[DATA FOR PROCESSING — start]

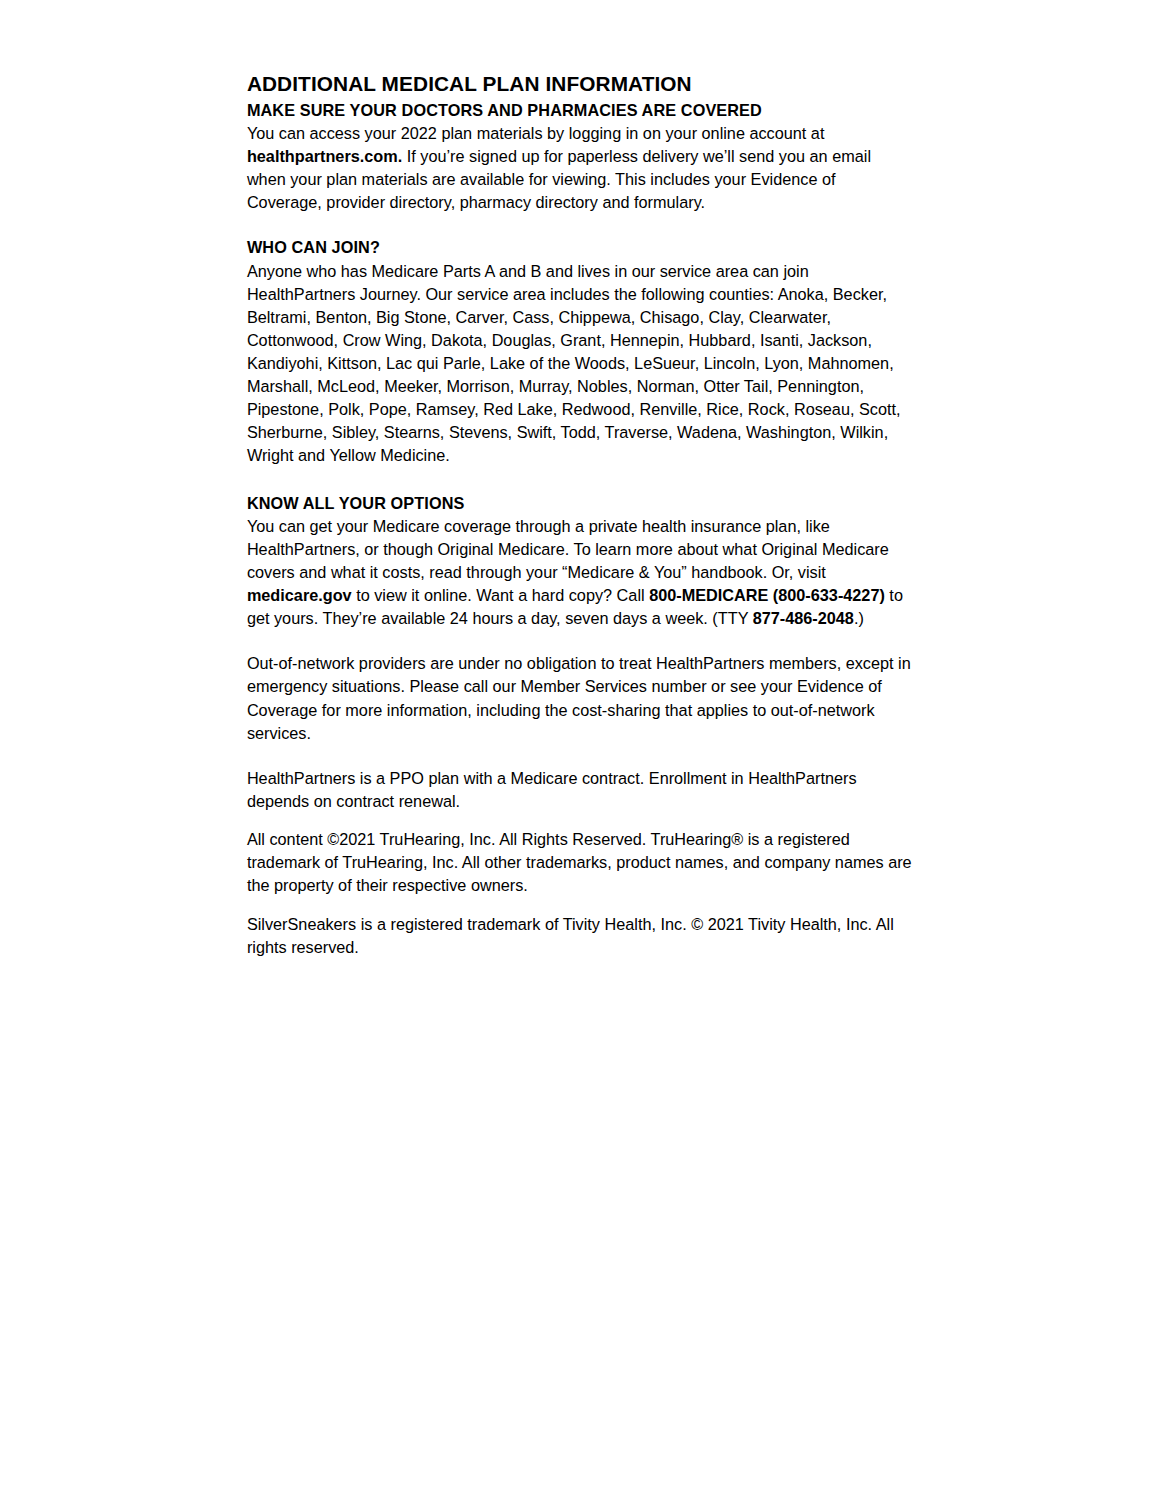ADDITIONAL MEDICAL PLAN INFORMATION
MAKE SURE YOUR DOCTORS AND PHARMACIES ARE COVERED
You can access your 2022 plan materials by logging in on your online account at healthpartners.com. If you’re signed up for paperless delivery we’ll send you an email when your plan materials are available for viewing. This includes your Evidence of Coverage, provider directory, pharmacy directory and formulary.
WHO CAN JOIN?
Anyone who has Medicare Parts A and B and lives in our service area can join HealthPartners Journey. Our service area includes the following counties: Anoka, Becker, Beltrami, Benton, Big Stone, Carver, Cass, Chippewa, Chisago, Clay, Clearwater, Cottonwood, Crow Wing, Dakota, Douglas, Grant, Hennepin, Hubbard, Isanti, Jackson, Kandiyohi, Kittson, Lac qui Parle, Lake of the Woods, LeSueur, Lincoln, Lyon, Mahnomen, Marshall, McLeod, Meeker, Morrison, Murray, Nobles, Norman, Otter Tail, Pennington, Pipestone, Polk, Pope, Ramsey, Red Lake, Redwood, Renville, Rice, Rock, Roseau, Scott, Sherburne, Sibley, Stearns, Stevens, Swift, Todd, Traverse, Wadena, Washington, Wilkin, Wright and Yellow Medicine.
KNOW ALL YOUR OPTIONS
You can get your Medicare coverage through a private health insurance plan, like HealthPartners, or though Original Medicare. To learn more about what Original Medicare covers and what it costs, read through your “Medicare & You” handbook. Or, visit medicare.gov to view it online. Want a hard copy? Call 800-MEDICARE (800-633-4227) to get yours. They’re available 24 hours a day, seven days a week. (TTY 877-486-2048.)
Out-of-network providers are under no obligation to treat HealthPartners members, except in emergency situations. Please call our Member Services number or see your Evidence of Coverage for more information, including the cost-sharing that applies to out-of-network services.
HealthPartners is a PPO plan with a Medicare contract. Enrollment in HealthPartners depends on contract renewal.
All content ©2021 TruHearing, Inc. All Rights Reserved. TruHearing® is a registered trademark of TruHearing, Inc. All other trademarks, product names, and company names are the property of their respective owners.
SilverSneakers is a registered trademark of Tivity Health, Inc. © 2021 Tivity Health, Inc. All rights reserved.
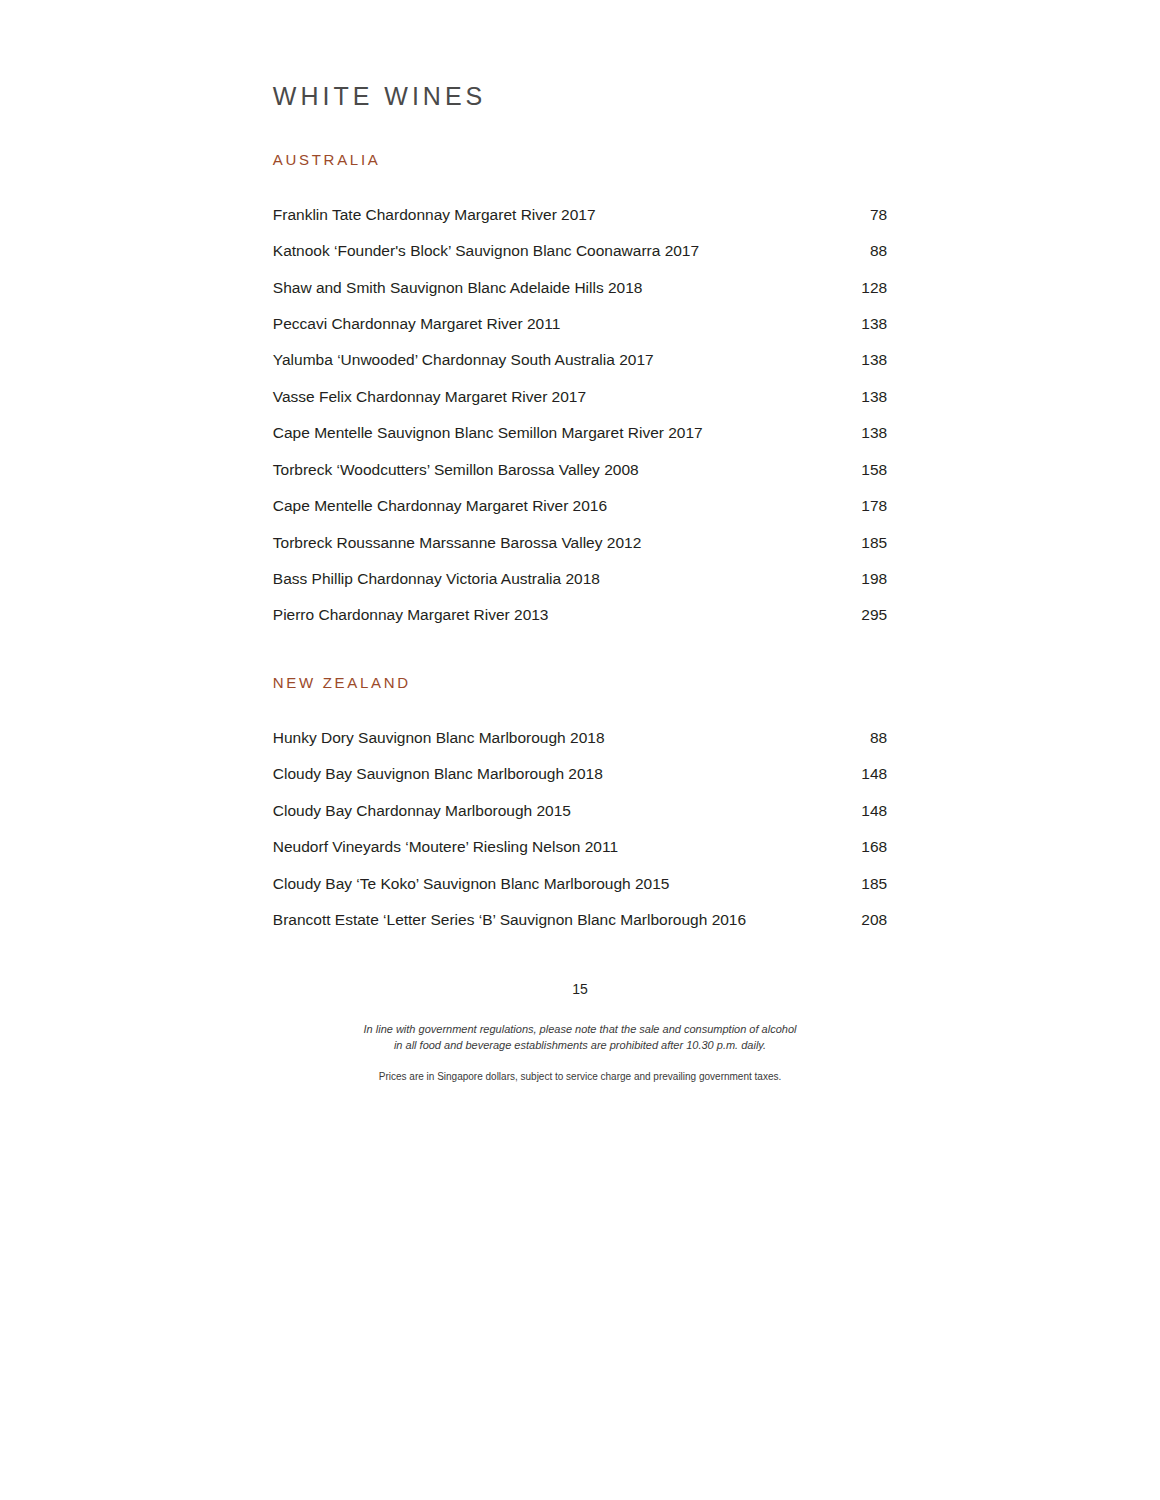White Wines
Australia
Franklin Tate Chardonnay Margaret River 201778
Katnook ‘Founder's Block’ Sauvignon Blanc Coonawarra 201788
Shaw and Smith Sauvignon Blanc Adelaide Hills 2018128
Peccavi Chardonnay Margaret River 2011138
Yalumba ‘Unwooded’ Chardonnay South Australia 2017138
Vasse Felix Chardonnay Margaret River 2017138
Cape Mentelle Sauvignon Blanc Semillon Margaret River 2017138
Torbreck ‘Woodcutters’ Semillon Barossa Valley 2008158
Cape Mentelle Chardonnay Margaret River 2016178
Torbreck Roussanne Marssanne Barossa Valley 2012185
Bass Phillip Chardonnay Victoria Australia 2018198
Pierro Chardonnay Margaret River 2013295
New Zealand
Hunky Dory Sauvignon Blanc Marlborough 201888
Cloudy Bay Sauvignon Blanc Marlborough 2018148
Cloudy Bay Chardonnay Marlborough 2015148
Neudorf Vineyards ‘Moutere’ Riesling Nelson 2011168
Cloudy Bay ‘Te Koko’ Sauvignon Blanc Marlborough 2015185
Brancott Estate ‘Letter Series ‘B’ Sauvignon Blanc Marlborough 2016208
15
In line with government regulations, please note that the sale and consumption of alcohol
in all food and beverage establishments are prohibited after 10.30 p.m. daily.
Prices are in Singapore dollars, subject to service charge and prevailing government taxes.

[DATA FOR PROCESSING — finish]

TASK PROMPT: Wherever the word "Torbreck" turns up in a line of the entries above, copy that line.

SOLUTION BELOW:
Torbreck ‘Woodcutters’ Semillon Barossa Valley 2008158
Torbreck Roussanne Marssanne Barossa Valley 2012185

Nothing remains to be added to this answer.